Supplied entries:
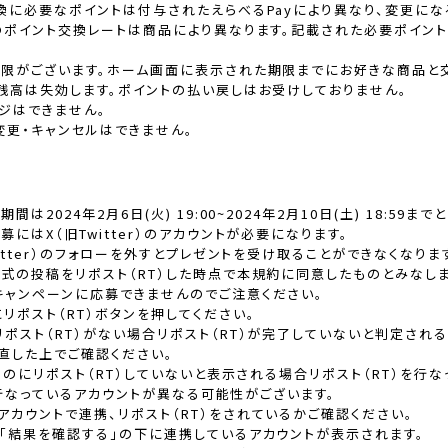
換に必要なポイントは付与されたえらべるPayにより異なり、変更にな
のポイント交換レートは商品により異なります。記載された必要ポイント
期限がございます。ホーム画面に表示された期限までにお好きな商品と
残高は失効します。ポイントの払い戻しはお受けしておりません。
ジはできません。
変更・キャンセルはできません。
は2024年2月6日(火) 19:00~2024年2月10日(土) 18:59ま
にはX（旧Twitter）のアカウントが必要になります。
witter）のフォローを外すとプレゼントを受け取ることができなくなりま
式の投稿をリポスト（RT）した時点で本規約に同意したものとみなしま
キャンペーンに応募できませんのでご注意ください。
ポスト（RT）ボタンを押してください。
ポスト（RT）がない場合リポスト（RT）が完了していないと判定され
直した上でご確認ください。
いるのにリポスト（RT）していないと表示される場合リポスト（RT）を行
携を行なっているアカウントが異なる可能性がございます。
カウントで連携、リポスト（RT）をされているかご確認ください。
「結果を確認する」の下に連携しているアカウントが表示されます。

What you need to do: Return the line where "にはX（旧Twitter）のアカウントが必要になります。" appears, then every line after it to the end of the listing, all exactly as written.

Task output:
にはX（旧Twitter）のアカウントが必要になります。
witter）のフォローを外すとプレゼントを受け取ることができなくなりま
式の投稿をリポスト（RT）した時点で本規約に同意したものとみなしま
キャンペーンに応募できませんのでご注意ください。
ポスト（RT）ボタンを押してください。
ポスト（RT）がない場合リポスト（RT）が完了していないと判定され
直した上でご確認ください。
いるのにリポスト（RT）していないと表示される場合リポスト（RT）を行
携を行なっているアカウントが異なる可能性がございます。
カウントで連携、リポスト（RT）をされているかご確認ください。
「結果を確認する」の下に連携しているアカウントが表示されます。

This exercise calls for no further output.